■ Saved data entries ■
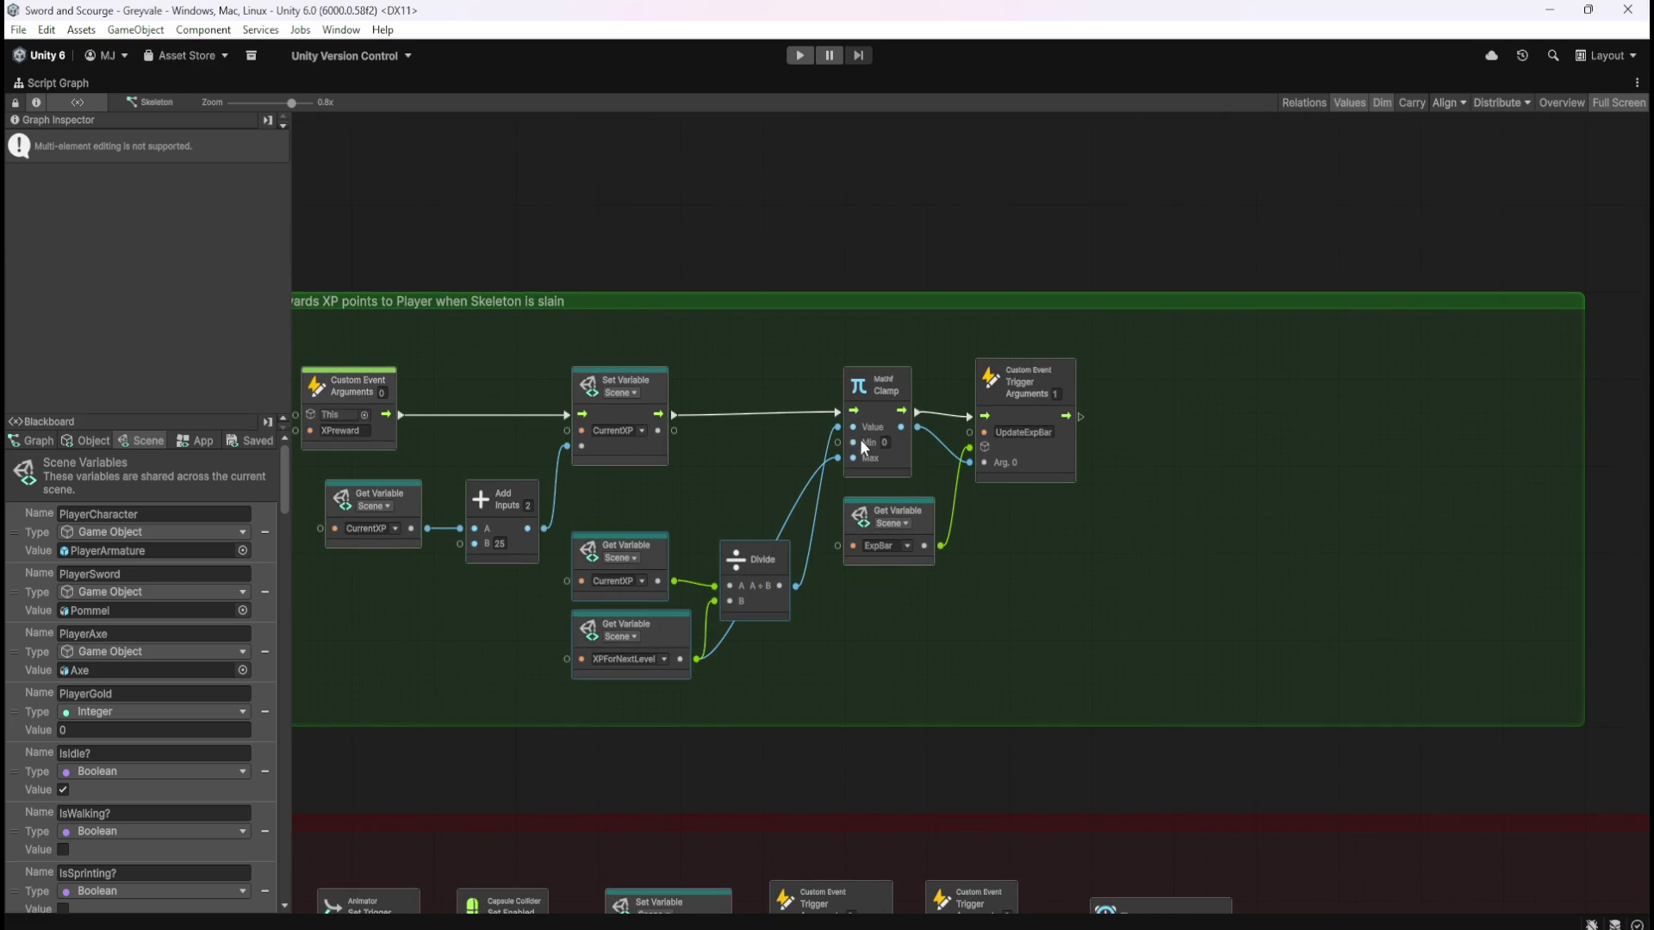
click(1055, 458)
drag(633, 504, 779, 659)
mouse_move(1143, 392)
mouse_down()
mouse_move(875, 529)
mouse_move(684, 658)
mouse_up()
drag(917, 448, 1254, 476)
click(775, 532)
drag(736, 544, 888, 540)
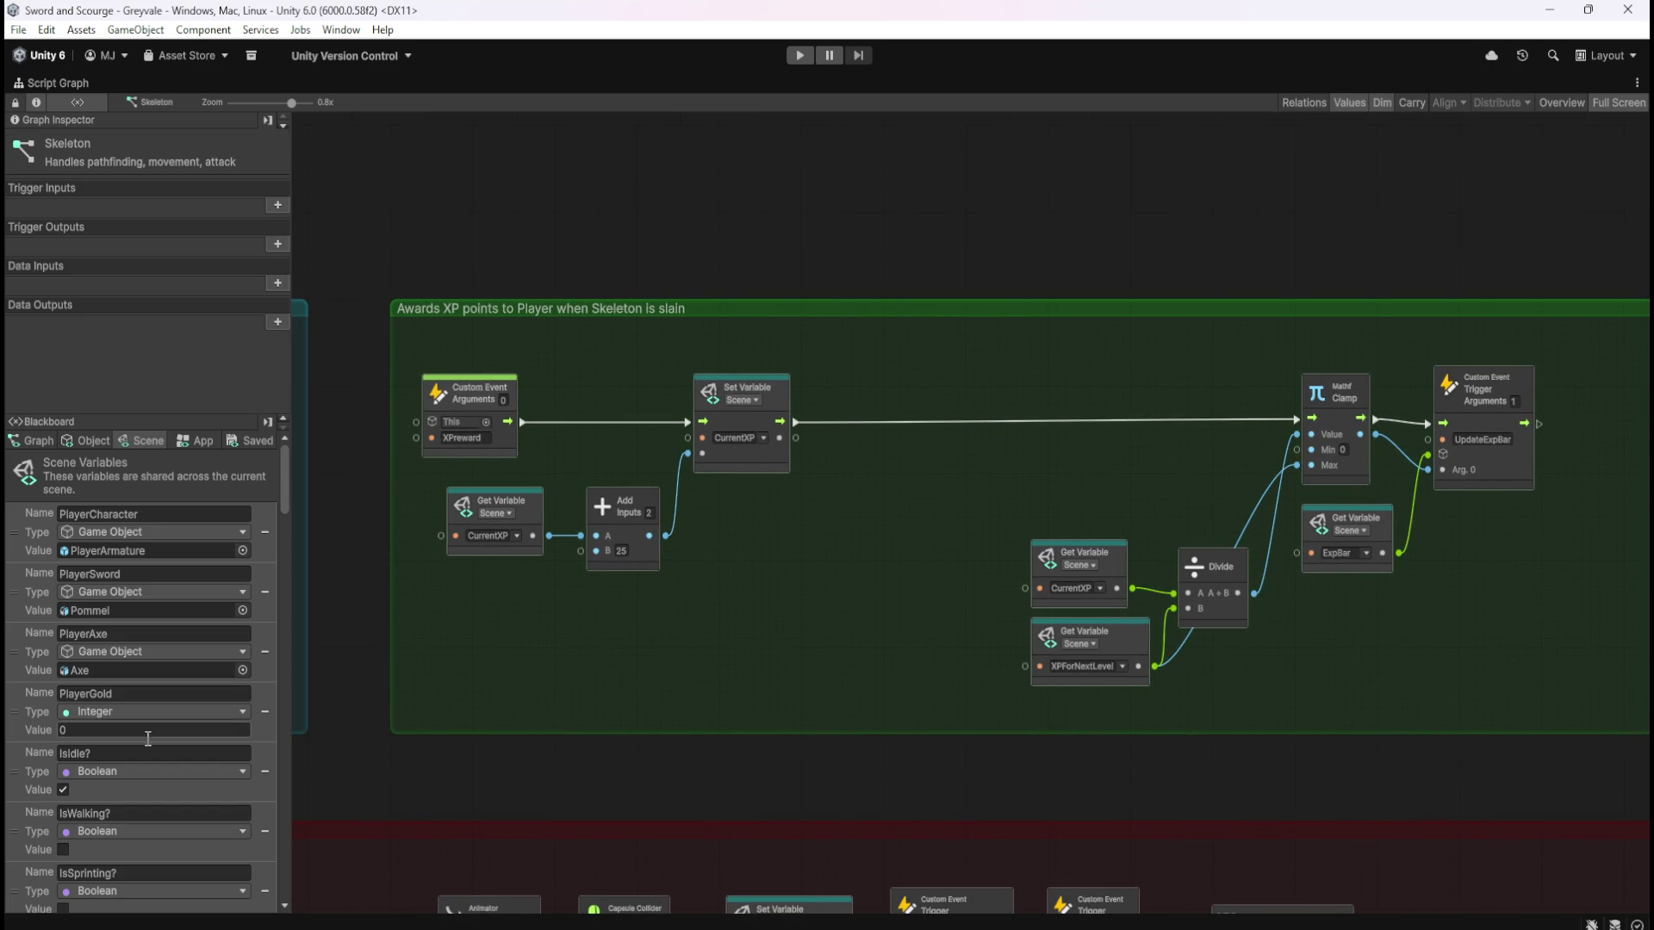
drag(284, 478, 281, 844)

■ TASK DIRECTIONS ■
Copy every record exactly as written, leaving out the pictures.

■ REPLY ■
click(1055, 458)
drag(633, 504, 779, 659)
mouse_move(1143, 392)
mouse_down()
mouse_move(875, 529)
mouse_move(684, 658)
mouse_up()
drag(917, 448, 1254, 476)
click(775, 532)
drag(736, 544, 888, 540)
drag(284, 478, 281, 844)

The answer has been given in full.